Pull every line that holds the word "Left" from the entries.

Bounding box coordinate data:
========
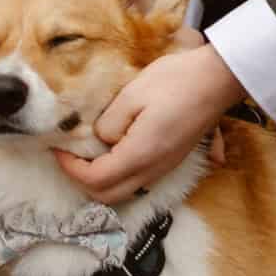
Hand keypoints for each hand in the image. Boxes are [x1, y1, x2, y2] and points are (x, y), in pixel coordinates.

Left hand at [54, 42, 242, 203]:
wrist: (217, 79)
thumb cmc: (176, 81)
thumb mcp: (132, 95)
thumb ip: (109, 123)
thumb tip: (100, 139)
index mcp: (140, 155)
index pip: (96, 180)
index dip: (71, 169)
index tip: (58, 149)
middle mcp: (154, 169)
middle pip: (109, 196)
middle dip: (83, 180)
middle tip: (69, 155)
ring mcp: (165, 167)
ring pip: (125, 190)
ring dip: (101, 179)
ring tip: (88, 153)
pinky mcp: (172, 159)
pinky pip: (139, 179)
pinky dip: (119, 173)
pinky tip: (113, 149)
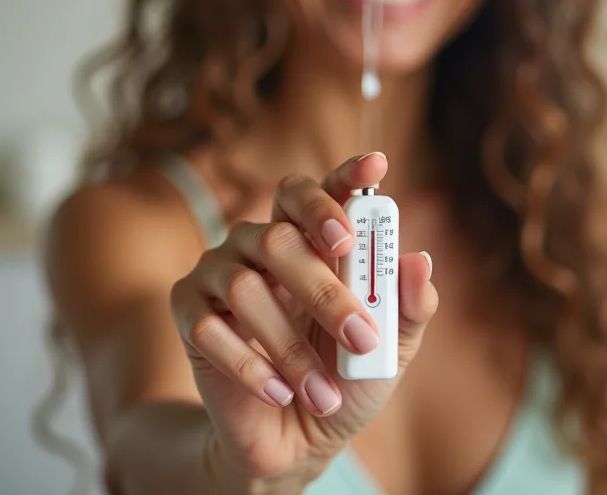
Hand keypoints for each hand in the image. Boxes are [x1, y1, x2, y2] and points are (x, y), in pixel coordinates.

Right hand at [170, 152, 437, 489]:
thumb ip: (407, 307)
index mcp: (309, 241)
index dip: (345, 176)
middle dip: (323, 289)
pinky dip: (251, 367)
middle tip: (360, 333)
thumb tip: (419, 261)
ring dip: (291, 348)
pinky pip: (209, 327)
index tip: (377, 166)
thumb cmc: (343, 380)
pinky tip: (280, 394)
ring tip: (324, 395)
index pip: (320, 192)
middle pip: (279, 236)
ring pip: (245, 287)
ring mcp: (218, 272)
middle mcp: (260, 243)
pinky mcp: (187, 311)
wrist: (293, 440)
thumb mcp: (387, 349)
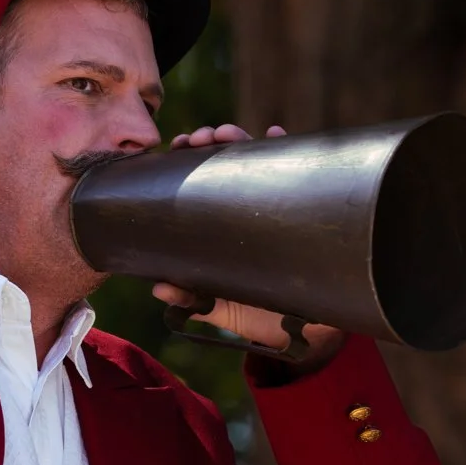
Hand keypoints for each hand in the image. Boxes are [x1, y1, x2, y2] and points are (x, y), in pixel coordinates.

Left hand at [149, 123, 347, 362]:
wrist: (307, 332)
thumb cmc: (260, 316)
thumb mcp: (220, 306)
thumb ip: (191, 299)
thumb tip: (157, 288)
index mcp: (219, 224)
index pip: (198, 182)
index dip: (184, 161)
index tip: (174, 147)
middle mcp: (244, 207)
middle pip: (224, 162)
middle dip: (209, 141)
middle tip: (198, 138)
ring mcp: (273, 204)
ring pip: (255, 158)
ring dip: (240, 137)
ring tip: (227, 132)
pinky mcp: (301, 208)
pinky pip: (296, 170)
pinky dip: (286, 147)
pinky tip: (276, 133)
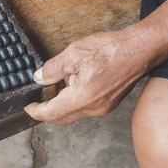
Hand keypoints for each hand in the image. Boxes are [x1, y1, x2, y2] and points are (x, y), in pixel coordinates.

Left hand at [24, 28, 150, 124]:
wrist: (140, 49)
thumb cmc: (110, 49)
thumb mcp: (73, 54)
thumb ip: (52, 68)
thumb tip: (39, 78)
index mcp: (82, 98)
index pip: (52, 114)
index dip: (36, 112)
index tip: (28, 107)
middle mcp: (93, 108)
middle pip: (62, 118)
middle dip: (48, 109)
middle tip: (37, 99)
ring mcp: (103, 107)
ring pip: (74, 112)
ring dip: (62, 101)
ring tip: (60, 80)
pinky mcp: (109, 103)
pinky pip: (86, 107)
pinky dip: (75, 98)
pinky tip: (75, 80)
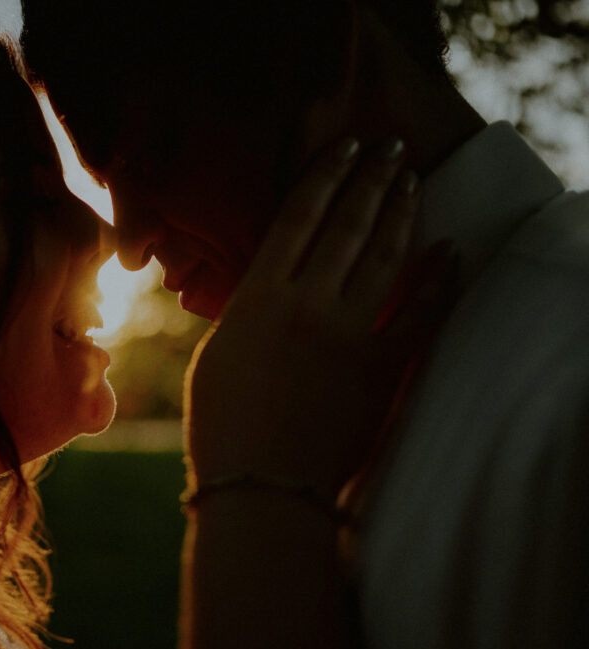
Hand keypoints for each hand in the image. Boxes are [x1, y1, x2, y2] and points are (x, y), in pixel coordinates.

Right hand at [186, 138, 452, 498]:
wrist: (260, 484)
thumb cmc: (221, 423)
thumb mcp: (216, 352)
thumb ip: (246, 309)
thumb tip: (270, 282)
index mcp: (259, 297)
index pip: (298, 217)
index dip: (325, 175)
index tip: (344, 146)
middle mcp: (307, 303)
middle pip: (347, 224)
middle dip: (371, 178)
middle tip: (390, 147)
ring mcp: (348, 335)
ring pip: (384, 257)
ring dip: (401, 213)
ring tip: (411, 181)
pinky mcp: (381, 368)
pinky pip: (419, 314)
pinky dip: (438, 280)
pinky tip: (450, 250)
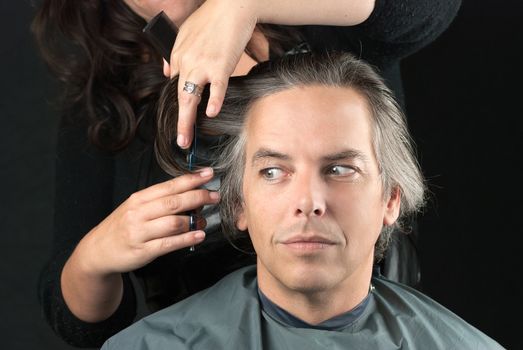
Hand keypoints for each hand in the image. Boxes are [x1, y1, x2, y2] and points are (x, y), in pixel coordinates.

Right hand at [76, 168, 218, 275]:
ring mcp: (140, 232)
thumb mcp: (136, 207)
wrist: (98, 251)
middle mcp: (139, 213)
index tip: (208, 174)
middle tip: (215, 196)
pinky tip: (199, 235)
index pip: (169, 186)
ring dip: (195, 221)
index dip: (191, 180)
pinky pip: (170, 243)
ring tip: (205, 220)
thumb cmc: (123, 226)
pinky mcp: (144, 251)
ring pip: (174, 223)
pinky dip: (187, 238)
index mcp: (139, 199)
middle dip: (198, 197)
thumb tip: (191, 193)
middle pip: (174, 203)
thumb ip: (160, 201)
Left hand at [163, 0, 257, 147]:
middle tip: (180, 141)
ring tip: (187, 138)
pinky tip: (213, 113)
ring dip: (187, 121)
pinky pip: (216, 88)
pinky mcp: (221, 65)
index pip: (175, 85)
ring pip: (190, 97)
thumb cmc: (212, 19)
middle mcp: (186, 62)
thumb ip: (175, 54)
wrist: (232, 6)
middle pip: (179, 97)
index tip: (184, 120)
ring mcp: (202, 65)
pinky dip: (214, 101)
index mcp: (178, 55)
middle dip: (180, 122)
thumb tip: (167, 73)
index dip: (180, 105)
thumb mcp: (185, 33)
========
→ **TASK OUTPUT**:
Left hand at [54, 42, 242, 203]:
Left hand at [149, 123, 347, 362]:
Left hand at [24, 28, 150, 124]:
Left hand at [163, 0, 257, 147]:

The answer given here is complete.